Embodiment 13. The VACS according to any prior embodiment, wherein the first valve section includes a ball seat.
Embodiment 14. A method of removing debris from a wellbore with a vectored annular clean out system (VACS) having a snubber valve comprising: introducing the VACS into the wellbore; creating an axially directed uphole force on the snubber valve; opening the snubber valve with the axially directed uphole force; performing a VACS operation; and picking up the VACS allowing the snubber valve to shift to a closed position.
Embodiment 15. The method according to any prior embodiment, wherein creating the axially directed uphole force includes dragging a plurality of drag blocks along a surface of the wellbore.
Embodiment 16. The method according to any prior embodiment, wherein opening the snubber valve includes rotating a ball valve with the axially directed uphole force.
Embodiment 17. The method according to any prior embodiment, further including maintaining an amount of fluid uphole of the VACS during run-in with a fluid loss valve.
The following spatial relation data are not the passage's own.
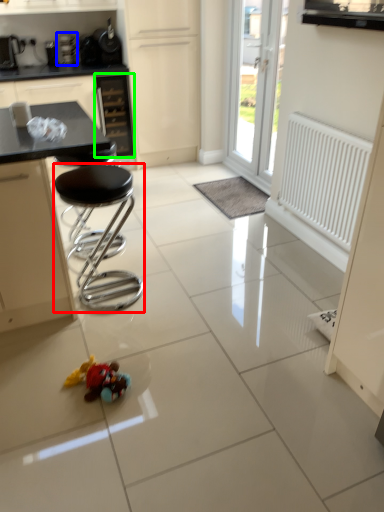
Question: Based on their relative distances, which object is farther from stool (highlighted by a red box)? Choose from appliance (highlighted by a blue box) and drawer (highlighted by a green box).

Choices:
 (A) appliance
 (B) drawer

Answer: (A)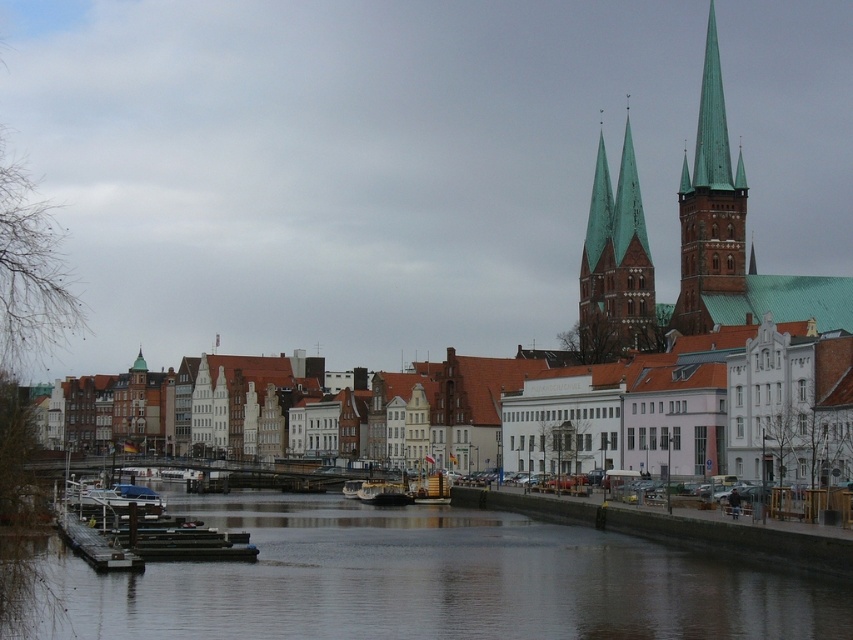
You are standing on the riverside dock and want to take a photo of the smooth concrete river at center and the metallic silver boat at center. Which object should you focus on first if you want to capture both in sharp detail?

You should focus on the smooth concrete river at center first because it is closer to the viewer than the metallic silver boat at center. By focusing on the closer object, you can ensure both are in focus as the metallic silver boat at center will be within the depth of field.

You are standing on the riverside and want to take a photo of the green copper spires at upper center and the white plastic boat at lower left. Which object should you focus on first to ensure both are in the frame?

You should focus on the green copper spires at upper center first because it is closer to you than the white plastic boat at lower left, so adjusting the camera to include it will also capture the boat in the background.

You are an architect evaluating the spatial compatibility of a new sculpture. The sculpture is 2 meters tall and needs to be placed between the green copper spires at upper center and the metallic gray barge at center. Based on the size of these objects, can the sculpture be placed there without overshadowing either structure?

The green copper spires at upper center is bigger than the metallic gray barge at center. Since the sculpture is only 2 meters tall, it would not overshadow either structure as long as it is placed appropriately between them.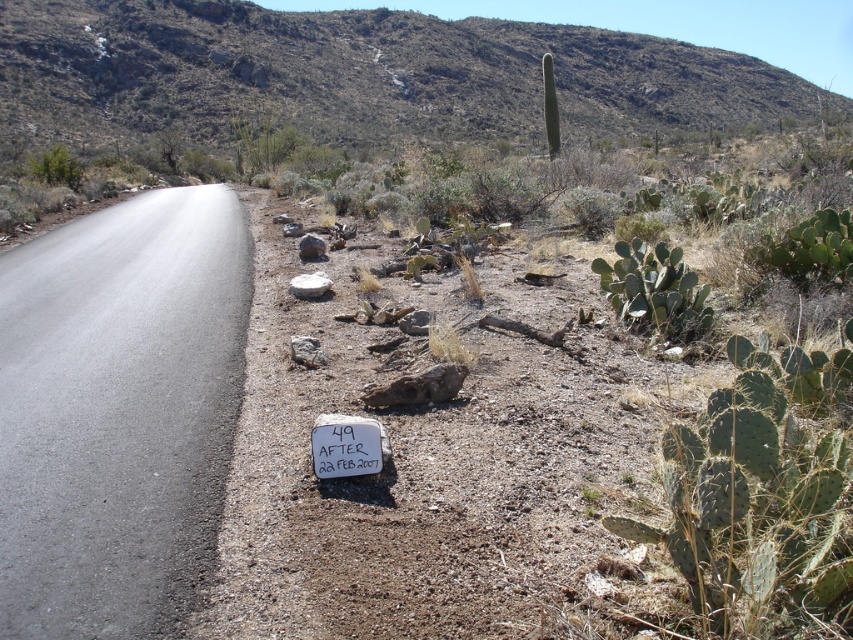
Question: Among these objects, which one is nearest to the camera?

Choices:
 (A) gray rock at center
 (B) gray rough rock at center
 (C) white smooth rock at center

Answer: (B)

Question: Which is farther from the gray rough rock at center?

Choices:
 (A) gray rock at center
 (B) white smooth rock at center
 (C) smooth gray rock at center
 (D) green spiny cactus at right

Answer: (C)

Question: Is green spiny cactus at upper center below gray rock at center?

Choices:
 (A) no
 (B) yes

Answer: (A)

Question: Observing the image, what is the correct spatial positioning of green spiny cactus at upper center in reference to gray rough rock at center?

Choices:
 (A) below
 (B) above

Answer: (B)

Question: Can you confirm if white plastic sign at lower center is positioned to the right of white smooth rock at center?

Choices:
 (A) yes
 (B) no

Answer: (A)

Question: Which of the following is the closest to the observer?

Choices:
 (A) gray rough rock at center
 (B) green spiny cactus at upper center
 (C) smooth gray rock at center
 (D) white plastic sign at lower center

Answer: (D)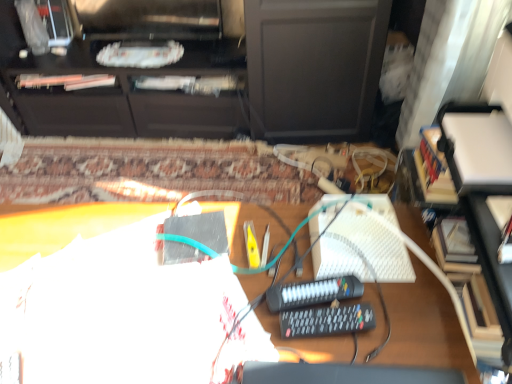
Locate an element on the screen. The width and height of the screenshot is (512, 384). free region on the left part of black plastic remote control at center, which is counted as the 2th equipment, starting from the back is located at coordinates (236, 327).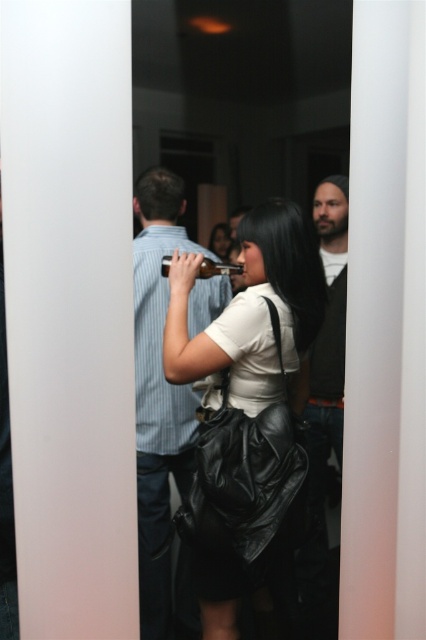
What is the location of the point with coordinates (287, 275) in the image?

The point with coordinates (287, 275) is located on the matte black bag at center.

You are at a social event and notice a dark brown leather jacket at right and a matte black purse at center. Which object is positioned lower in the scene?

The dark brown leather jacket at right is positioned below the matte black purse at center, so it is lower in the scene.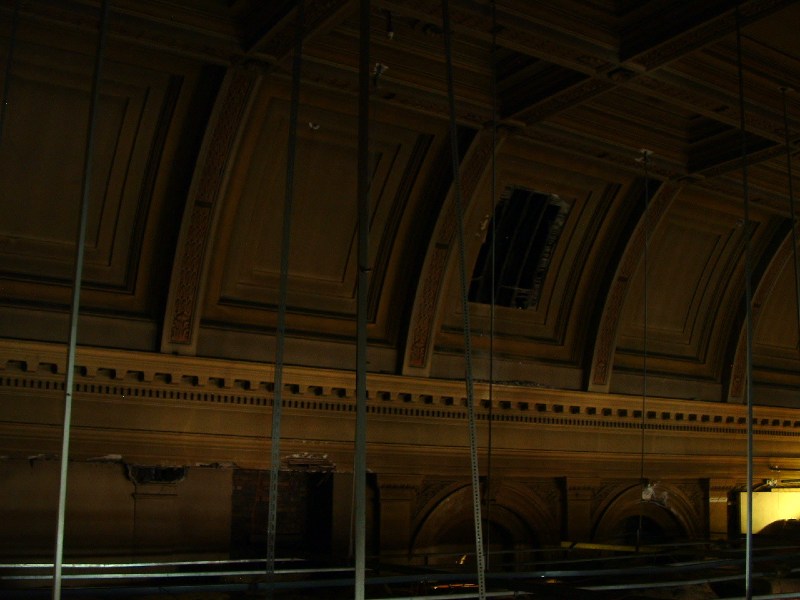
Find the location of a particular element. This screenshot has height=600, width=800. area where steel pole attaches to the ceiling is located at coordinates (646, 155).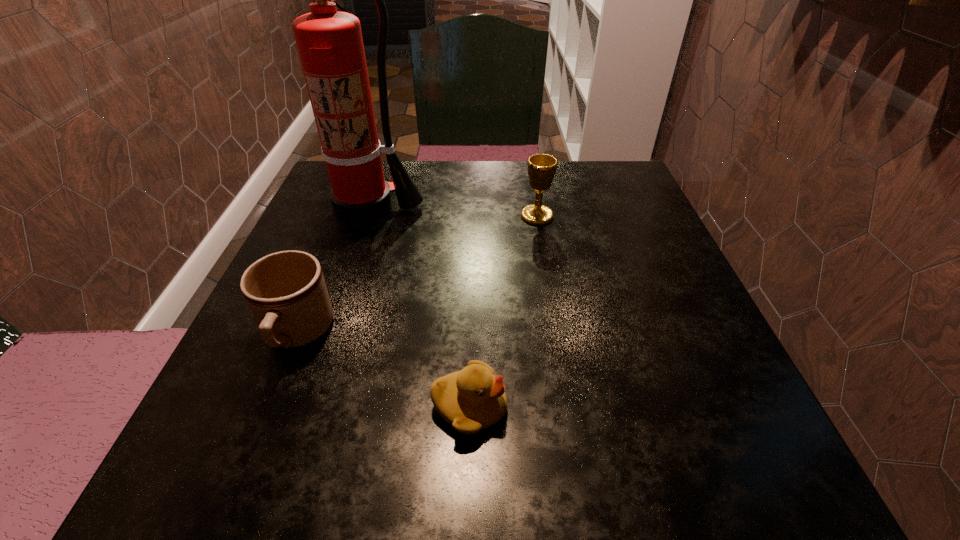
At what (x,y) coordinates should I click in order to perform the action: click on fire extinguisher. Please return your answer as a coordinate pair (x, y). The width and height of the screenshot is (960, 540). Looking at the image, I should click on (330, 45).

I want to click on chalice, so click(541, 169).

Image resolution: width=960 pixels, height=540 pixels. In order to click on the second shortest object in this screenshot , I will do `click(286, 292)`.

Identify the location of mug. (286, 292).

Find the location of a particular element. the third object from left to right is located at coordinates (472, 399).

Where is `the shortest object`? the shortest object is located at coordinates (472, 399).

Image resolution: width=960 pixels, height=540 pixels. Identify the location of vacant space located at the nozzle of the tallest object. (342, 286).

The height and width of the screenshot is (540, 960). Identify the location of vacant space located on the front of the rightmost object. (541, 240).

Where is `blank area located on the side of the third tallest object with the handle`? blank area located on the side of the third tallest object with the handle is located at coordinates [x=265, y=416].

You are a GUI agent. You are given a task and a screenshot of the screen. Output one action in this format:
    pyautogui.click(x=<x>, y=<y>)
    Task: Click on the blank space located 0.170m on the front-facing side of the nearest object
    This screenshot has height=540, width=960.
    Given the screenshot: What is the action you would take?
    pyautogui.click(x=629, y=407)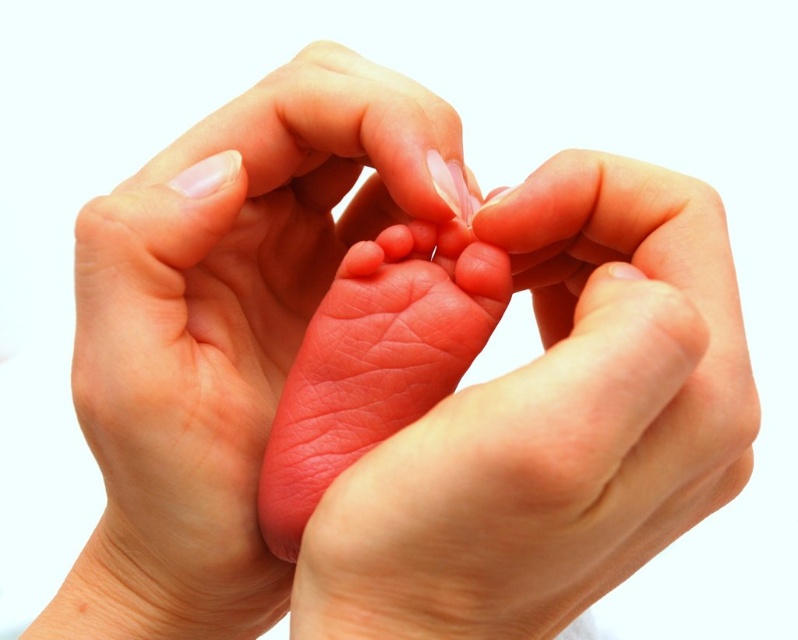
Describe the element at coordinates (552, 426) in the screenshot. The image size is (798, 640). I see `pink smooth foot at center` at that location.

The width and height of the screenshot is (798, 640). I want to click on pink smooth foot at center, so click(x=552, y=426).

This screenshot has width=798, height=640. What do you see at coordinates (552, 426) in the screenshot? I see `pink smooth foot at center` at bounding box center [552, 426].

Where is `pink smooth foot at center`? The image size is (798, 640). pink smooth foot at center is located at coordinates (552, 426).

Which is in front, point (182, 460) or point (626, 276)?

Point (626, 276) is more forward.

Which of these two, smooth skin baby foot at center or pink soft skin at center, stands shorter?

With less height is pink soft skin at center.

The height and width of the screenshot is (640, 798). Find the location of `smooth skin baby foot at center`. smooth skin baby foot at center is located at coordinates (226, 332).

Image resolution: width=798 pixels, height=640 pixels. I want to click on smooth skin baby foot at center, so click(226, 332).

Which is below, pink smooth toe at center or smooth pink toe at center?

pink smooth toe at center is lower down.

Is pink smooth toe at center wider than smooth pink toe at center?

No, pink smooth toe at center is not wider than smooth pink toe at center.

Measure the distance between pink smooth toe at center and camera.

A distance of 13.18 inches exists between pink smooth toe at center and camera.

Locate an element on the screen. pink smooth toe at center is located at coordinates (482, 273).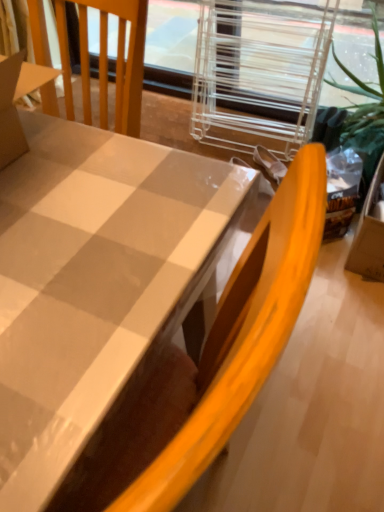
The width and height of the screenshot is (384, 512). In order to click on white glossy table at center in this screenshot , I will do `click(94, 284)`.

This screenshot has width=384, height=512. What do you see at coordinates (94, 284) in the screenshot? I see `white glossy table at center` at bounding box center [94, 284].

Locate an element on the screen. The width and height of the screenshot is (384, 512). white glossy table at center is located at coordinates (94, 284).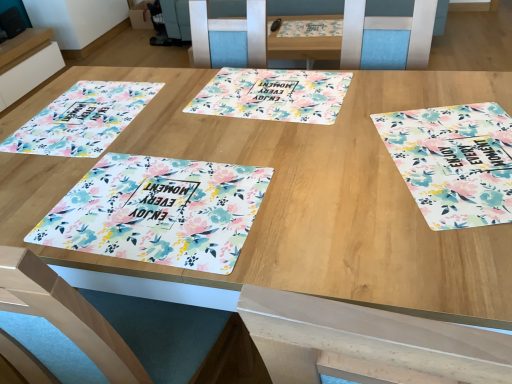
The image size is (512, 384). Identify the location of free spot behind floral printed placemat at lower left, the second tablecloth when ordered from right to left. (187, 125).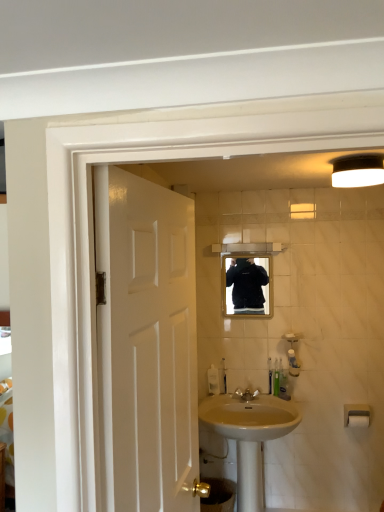
Question: Does white plastic toothbrush at lower center, which is the first toiletry from left to right, have a greater width compared to polished brass faucet at sink center?

Choices:
 (A) no
 (B) yes

Answer: (A)

Question: Is white plastic toothbrush at lower center, which is the first toiletry from left to right, outside polished brass faucet at sink center?

Choices:
 (A) yes
 (B) no

Answer: (A)

Question: Does white plastic toothbrush at lower center, which is the first toiletry from left to right, have a smaller size compared to polished brass faucet at sink center?

Choices:
 (A) yes
 (B) no

Answer: (A)

Question: Would you consider white plastic toothbrush at lower center, arranged as the fourth toiletry when viewed from the right, to be distant from polished brass faucet at sink center?

Choices:
 (A) yes
 (B) no

Answer: (B)

Question: Is white plastic toothbrush at lower center, arranged as the fourth toiletry when viewed from the right, looking in the opposite direction of polished brass faucet at sink center?

Choices:
 (A) no
 (B) yes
Embodiment 18. The method according to any prior embodiment, further comprising: applying pressure to the amount of fluid to open the fluid loss valve.
Embodiment 19. The method according to any prior embodiment, further comprising: dropping a ball onto the fluid loss valve.
Embodiment 20. The method according to any prior embodiment, further comprising: applying pressure to the ball causing a shear element to fail allowing the fluid loss valve to open and drain the amount of fluid into the wellbore.
The use of the terms “a” and “an” and “the” and similar referents in the context of describing the invention (especially in the context of the following claims) are to be construed to cover both the singular and the plural, unless otherwise indicated herein or clearly contradicted by context. Further, it should be noted that the terms “first,” “second,” and the like herein do not denote any order, quantity, or importance, but rather are used to distinguish one element from another.
The terms “about” and “substantially” are intended to include the degree of error associated with measurement of the particular quantity based upon the equipment available at the time of filing the application. For example, “about” and/or “substantially” can include a range of ±8% or 5%, or 2% of a given value.
The teachings of the present disclosure may be used in a variety of well operations. These operations may involve using one or more treatment agents to treat a formation, the fluids resident in a formation, a wellbore, and/or equipment in the wellbore, such as production tubing. The treatment agents may be in the form of liquids, gases, solids, semi-solids, and mixtures thereof. Illustrative treatment agents include, but are not limited to, fracturing fluids, acids, steam, water, brine, anti-corrosion agents, cement, permeability modifiers, drilling muds, emulsifiers, demulsifiers, tracers, flow improvers etc. Illustrative well operations include, but are not limited to, hydraulic fracturing, stimulation, tracer injection, cleaning, acidizing, steam injection, water flooding, cementing, etc.
While the invention has been described with reference to an exemplary embodiment or embodiments, it will be understood by those skilled in the art that various changes may be made and equivalents may be substituted for elements thereof without departing from the scope of the invention. In addition, many modifications may be made to adapt a particular situation or material to the teachings of the invention without departing from the essential scope thereof. Therefore, it is intended that the invention not be limited to the particular embodiment disclosed as the best mode contemplated for carrying out this invention, but that the invention will include all embodiments falling within the scope of the claims. Also, in the drawings and the description, there have been disclosed exemplary embodiments of the invention and, although specific terms may have been employed, they are unless otherwise stated used in a generic and descriptive sense only and not for purposes of limitation, the scope of the invention therefore not being so limited.